Ash finds out that Will can in fact walk and that he killed Texas and Anna so she locks herself in the bathroom so that he does not hurt her. As she screams for help, Will kicks down the door. She runs past him in an attempt to escape but Will quickly grabs her, pins her to the floor and tries to strangle her. He is stopped however as Dodger interrupts them, and Ash quickly gets to her feet and says she hates Will. An explosion from Ste Hay (Kieron Richardson) and Doug Carter's (PJ Brennan) leaving party below then explodes into the Kanes' flat. As Will gains consciousness and runs over to Ash and tells her he is sorry and that he loves her, Ash dies in his arms, as she tells Will he is going to hell. A month after Ash's death, Will is arrested for the murders of Texas and Anna.

==Reception==
For her portrayal of Ash, Weston was nominated for "Best Actress" at the 2012 British Soap Awards. She later received a "Best Actress" nomination at the 2012 TV Choice Awards. At the 2013 National Television Awards Weston was nominated in the category of "Serial Drama Performance". In a poll run by entertainment website Digital Spy to find readers favourite fresher Ash won, receiving 40.6% of the vote.
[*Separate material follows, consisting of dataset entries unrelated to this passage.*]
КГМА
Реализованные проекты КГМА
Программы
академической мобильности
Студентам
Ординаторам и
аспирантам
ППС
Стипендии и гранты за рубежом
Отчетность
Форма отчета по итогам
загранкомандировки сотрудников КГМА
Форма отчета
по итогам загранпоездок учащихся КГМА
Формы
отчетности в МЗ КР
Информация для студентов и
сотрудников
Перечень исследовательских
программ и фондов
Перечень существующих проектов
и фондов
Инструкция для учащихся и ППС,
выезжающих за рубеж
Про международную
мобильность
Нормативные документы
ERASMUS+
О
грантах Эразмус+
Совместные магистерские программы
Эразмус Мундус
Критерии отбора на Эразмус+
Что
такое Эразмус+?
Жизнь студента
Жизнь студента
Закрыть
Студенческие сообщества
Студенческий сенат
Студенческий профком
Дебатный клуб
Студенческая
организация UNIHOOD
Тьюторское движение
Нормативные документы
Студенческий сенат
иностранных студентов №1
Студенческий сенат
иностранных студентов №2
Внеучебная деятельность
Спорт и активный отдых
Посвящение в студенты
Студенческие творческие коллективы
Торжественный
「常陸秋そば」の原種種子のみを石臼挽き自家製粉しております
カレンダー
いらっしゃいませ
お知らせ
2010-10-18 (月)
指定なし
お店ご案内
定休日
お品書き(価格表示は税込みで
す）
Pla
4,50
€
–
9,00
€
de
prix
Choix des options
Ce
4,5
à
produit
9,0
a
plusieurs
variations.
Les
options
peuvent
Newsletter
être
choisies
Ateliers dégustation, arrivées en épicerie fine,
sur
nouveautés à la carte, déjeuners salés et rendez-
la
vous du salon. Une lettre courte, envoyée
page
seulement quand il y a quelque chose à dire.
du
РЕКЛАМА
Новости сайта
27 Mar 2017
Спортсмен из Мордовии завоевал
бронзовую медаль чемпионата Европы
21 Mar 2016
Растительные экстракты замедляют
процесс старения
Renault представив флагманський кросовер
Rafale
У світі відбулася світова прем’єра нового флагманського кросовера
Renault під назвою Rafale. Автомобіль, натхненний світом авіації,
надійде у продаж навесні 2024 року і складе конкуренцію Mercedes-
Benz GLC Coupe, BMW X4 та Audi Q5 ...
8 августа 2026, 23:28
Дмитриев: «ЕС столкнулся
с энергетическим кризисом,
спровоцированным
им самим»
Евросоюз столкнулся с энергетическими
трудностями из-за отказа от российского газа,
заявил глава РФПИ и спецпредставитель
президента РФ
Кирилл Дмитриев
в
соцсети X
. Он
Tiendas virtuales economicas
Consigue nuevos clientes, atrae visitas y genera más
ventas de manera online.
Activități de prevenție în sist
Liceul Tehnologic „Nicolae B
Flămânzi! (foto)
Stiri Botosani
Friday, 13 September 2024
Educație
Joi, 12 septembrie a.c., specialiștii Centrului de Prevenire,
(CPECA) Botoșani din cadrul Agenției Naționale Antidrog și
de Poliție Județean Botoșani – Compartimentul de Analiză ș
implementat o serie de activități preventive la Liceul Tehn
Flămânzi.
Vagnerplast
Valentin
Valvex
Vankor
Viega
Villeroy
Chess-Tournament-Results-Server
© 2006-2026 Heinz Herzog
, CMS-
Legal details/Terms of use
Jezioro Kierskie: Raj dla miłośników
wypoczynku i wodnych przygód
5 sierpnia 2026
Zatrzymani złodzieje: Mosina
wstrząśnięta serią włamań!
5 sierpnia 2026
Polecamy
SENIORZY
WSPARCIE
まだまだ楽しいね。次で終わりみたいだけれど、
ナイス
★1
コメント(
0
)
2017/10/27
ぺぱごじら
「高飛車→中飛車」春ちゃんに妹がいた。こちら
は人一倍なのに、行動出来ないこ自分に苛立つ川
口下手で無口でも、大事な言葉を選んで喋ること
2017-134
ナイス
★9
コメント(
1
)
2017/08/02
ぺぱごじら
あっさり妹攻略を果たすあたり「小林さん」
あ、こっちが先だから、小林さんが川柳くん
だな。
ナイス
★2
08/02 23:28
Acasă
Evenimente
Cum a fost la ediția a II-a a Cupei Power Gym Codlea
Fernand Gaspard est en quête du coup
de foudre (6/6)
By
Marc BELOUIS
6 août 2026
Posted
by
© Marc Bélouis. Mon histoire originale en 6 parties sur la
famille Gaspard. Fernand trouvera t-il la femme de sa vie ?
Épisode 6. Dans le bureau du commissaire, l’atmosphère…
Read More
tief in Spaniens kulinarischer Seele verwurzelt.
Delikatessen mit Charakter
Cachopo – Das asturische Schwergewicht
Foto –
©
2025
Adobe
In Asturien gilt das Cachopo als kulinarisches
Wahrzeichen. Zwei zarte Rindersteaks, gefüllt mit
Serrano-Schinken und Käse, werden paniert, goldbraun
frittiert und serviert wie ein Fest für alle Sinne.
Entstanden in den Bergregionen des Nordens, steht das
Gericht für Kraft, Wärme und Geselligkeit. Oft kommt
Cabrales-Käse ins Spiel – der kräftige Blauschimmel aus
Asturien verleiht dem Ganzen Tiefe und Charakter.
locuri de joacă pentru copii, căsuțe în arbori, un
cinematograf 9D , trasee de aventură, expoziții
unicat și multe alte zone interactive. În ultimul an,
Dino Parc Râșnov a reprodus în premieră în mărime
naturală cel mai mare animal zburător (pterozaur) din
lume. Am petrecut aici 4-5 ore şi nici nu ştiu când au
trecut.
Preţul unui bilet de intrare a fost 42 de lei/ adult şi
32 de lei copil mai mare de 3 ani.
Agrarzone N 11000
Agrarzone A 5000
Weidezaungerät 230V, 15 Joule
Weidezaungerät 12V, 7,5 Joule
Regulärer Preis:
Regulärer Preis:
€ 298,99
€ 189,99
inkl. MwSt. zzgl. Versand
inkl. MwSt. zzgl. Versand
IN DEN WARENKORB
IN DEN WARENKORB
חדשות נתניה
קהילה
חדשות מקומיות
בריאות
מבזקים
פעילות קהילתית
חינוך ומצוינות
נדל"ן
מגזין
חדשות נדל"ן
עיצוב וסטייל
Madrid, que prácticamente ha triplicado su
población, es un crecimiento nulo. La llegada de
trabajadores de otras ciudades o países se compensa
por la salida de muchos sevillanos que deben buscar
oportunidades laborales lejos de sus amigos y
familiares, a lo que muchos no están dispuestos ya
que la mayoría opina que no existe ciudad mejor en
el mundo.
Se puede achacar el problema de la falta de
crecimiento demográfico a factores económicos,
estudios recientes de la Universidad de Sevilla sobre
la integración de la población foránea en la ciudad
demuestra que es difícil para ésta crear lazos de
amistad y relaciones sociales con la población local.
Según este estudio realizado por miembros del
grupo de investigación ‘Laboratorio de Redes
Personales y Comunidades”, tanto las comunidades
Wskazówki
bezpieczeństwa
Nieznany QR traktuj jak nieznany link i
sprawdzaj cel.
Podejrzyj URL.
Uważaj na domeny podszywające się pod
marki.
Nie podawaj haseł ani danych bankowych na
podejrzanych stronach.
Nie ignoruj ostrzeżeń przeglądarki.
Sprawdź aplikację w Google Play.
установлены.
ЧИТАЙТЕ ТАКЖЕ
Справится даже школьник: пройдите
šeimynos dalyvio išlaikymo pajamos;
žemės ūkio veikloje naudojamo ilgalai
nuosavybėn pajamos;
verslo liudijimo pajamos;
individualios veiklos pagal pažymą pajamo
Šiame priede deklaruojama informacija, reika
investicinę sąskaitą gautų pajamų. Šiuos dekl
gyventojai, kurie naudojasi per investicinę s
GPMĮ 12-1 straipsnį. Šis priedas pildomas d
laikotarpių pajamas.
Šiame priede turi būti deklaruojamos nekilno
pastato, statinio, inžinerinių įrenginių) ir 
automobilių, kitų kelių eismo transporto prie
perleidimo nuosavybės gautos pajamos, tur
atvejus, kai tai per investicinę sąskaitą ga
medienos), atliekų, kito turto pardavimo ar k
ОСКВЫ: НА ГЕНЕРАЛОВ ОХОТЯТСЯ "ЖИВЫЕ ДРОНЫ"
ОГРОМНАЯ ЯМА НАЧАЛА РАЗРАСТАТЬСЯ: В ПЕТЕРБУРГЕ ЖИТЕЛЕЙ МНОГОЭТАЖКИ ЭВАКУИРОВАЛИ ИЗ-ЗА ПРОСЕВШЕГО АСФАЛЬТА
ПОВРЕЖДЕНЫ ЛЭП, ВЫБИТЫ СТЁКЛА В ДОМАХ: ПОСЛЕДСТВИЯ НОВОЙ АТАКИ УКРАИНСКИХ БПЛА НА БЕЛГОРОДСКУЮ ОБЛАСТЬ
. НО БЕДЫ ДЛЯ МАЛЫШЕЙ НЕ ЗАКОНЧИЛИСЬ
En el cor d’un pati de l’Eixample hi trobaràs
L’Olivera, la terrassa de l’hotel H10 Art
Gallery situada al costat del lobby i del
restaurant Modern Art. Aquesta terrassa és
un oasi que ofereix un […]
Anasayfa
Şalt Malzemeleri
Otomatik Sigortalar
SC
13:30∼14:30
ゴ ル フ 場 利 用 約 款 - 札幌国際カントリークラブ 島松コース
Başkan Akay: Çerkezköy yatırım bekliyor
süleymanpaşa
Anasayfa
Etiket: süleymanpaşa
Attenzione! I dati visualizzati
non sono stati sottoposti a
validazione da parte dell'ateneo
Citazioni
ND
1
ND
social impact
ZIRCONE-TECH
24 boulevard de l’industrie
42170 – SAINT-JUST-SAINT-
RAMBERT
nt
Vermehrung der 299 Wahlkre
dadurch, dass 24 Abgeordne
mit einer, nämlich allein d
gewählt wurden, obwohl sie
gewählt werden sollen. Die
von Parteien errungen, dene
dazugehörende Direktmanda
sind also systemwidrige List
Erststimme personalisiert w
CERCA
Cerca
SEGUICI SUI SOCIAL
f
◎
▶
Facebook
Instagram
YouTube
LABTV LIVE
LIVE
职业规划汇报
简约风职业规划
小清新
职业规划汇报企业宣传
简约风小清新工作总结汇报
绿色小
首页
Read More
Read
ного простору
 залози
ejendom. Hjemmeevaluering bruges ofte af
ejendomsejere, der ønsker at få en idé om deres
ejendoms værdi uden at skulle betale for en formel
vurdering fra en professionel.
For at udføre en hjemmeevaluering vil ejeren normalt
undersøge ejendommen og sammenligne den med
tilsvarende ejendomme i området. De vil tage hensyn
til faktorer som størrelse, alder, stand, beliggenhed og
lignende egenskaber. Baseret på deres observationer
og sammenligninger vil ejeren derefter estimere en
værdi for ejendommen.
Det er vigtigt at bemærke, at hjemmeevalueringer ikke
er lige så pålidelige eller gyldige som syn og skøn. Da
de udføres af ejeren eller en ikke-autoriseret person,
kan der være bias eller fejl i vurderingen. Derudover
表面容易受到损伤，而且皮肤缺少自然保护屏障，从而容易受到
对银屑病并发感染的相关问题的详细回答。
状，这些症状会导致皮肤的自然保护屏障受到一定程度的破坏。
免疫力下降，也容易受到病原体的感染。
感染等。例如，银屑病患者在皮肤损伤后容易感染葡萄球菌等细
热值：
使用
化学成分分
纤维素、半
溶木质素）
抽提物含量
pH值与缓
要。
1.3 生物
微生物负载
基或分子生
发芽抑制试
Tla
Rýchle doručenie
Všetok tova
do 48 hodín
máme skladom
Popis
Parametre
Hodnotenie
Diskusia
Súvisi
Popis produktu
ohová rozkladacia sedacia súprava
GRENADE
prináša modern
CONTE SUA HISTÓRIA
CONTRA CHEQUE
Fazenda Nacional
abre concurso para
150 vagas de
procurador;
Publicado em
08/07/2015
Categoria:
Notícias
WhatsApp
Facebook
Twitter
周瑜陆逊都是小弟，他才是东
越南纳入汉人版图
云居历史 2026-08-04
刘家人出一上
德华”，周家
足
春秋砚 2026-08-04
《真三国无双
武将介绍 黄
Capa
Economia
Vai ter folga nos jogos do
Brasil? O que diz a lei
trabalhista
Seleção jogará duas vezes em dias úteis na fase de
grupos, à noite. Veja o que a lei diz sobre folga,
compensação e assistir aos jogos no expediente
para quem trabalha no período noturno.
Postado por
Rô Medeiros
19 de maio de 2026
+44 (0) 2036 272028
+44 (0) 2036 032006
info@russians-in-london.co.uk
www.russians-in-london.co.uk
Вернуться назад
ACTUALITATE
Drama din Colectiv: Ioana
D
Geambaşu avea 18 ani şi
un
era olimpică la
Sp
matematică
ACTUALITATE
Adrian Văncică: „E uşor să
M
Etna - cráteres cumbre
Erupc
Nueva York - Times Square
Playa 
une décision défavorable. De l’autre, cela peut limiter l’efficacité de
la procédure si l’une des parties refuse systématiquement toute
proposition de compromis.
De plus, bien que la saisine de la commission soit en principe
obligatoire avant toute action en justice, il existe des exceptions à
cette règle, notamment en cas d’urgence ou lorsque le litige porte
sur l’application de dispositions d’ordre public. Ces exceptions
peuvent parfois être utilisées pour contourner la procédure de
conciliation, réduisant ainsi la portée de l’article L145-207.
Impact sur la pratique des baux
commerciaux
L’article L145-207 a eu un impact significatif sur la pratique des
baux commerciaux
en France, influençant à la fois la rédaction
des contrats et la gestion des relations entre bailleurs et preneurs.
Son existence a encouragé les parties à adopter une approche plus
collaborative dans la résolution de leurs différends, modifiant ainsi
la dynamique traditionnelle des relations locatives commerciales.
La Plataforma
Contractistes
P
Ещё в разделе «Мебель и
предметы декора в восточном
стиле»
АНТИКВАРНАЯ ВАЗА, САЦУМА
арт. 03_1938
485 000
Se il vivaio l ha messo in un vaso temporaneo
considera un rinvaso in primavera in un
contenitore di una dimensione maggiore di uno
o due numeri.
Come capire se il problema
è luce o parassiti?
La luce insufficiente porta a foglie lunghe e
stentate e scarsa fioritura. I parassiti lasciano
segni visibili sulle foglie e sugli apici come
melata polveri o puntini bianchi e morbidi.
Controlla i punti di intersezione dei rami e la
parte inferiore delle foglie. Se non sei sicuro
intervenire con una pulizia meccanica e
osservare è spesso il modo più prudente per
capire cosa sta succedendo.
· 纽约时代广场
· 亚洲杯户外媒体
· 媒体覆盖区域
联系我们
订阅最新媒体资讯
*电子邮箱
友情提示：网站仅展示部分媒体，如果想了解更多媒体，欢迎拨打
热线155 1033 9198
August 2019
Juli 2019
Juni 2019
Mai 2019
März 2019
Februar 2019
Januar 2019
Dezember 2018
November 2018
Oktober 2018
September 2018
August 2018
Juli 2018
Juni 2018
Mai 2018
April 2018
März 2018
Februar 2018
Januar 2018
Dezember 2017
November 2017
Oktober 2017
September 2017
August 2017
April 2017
An OK! columnist described Ash and Annalise as "two of the most popular new ‘fresher’ students", saying that the pair have one of the serial's "most fascinating and combustible combinations!" They opined that the characters had kept them "glued to the screen" with their "bitchy arguments". Soaplife's Brockway said "for a psychology student, Ash is pretty slow on the uptake. Not only is her boyfriend a killer, he's tried to finish her off twice and she hasn't even noticed."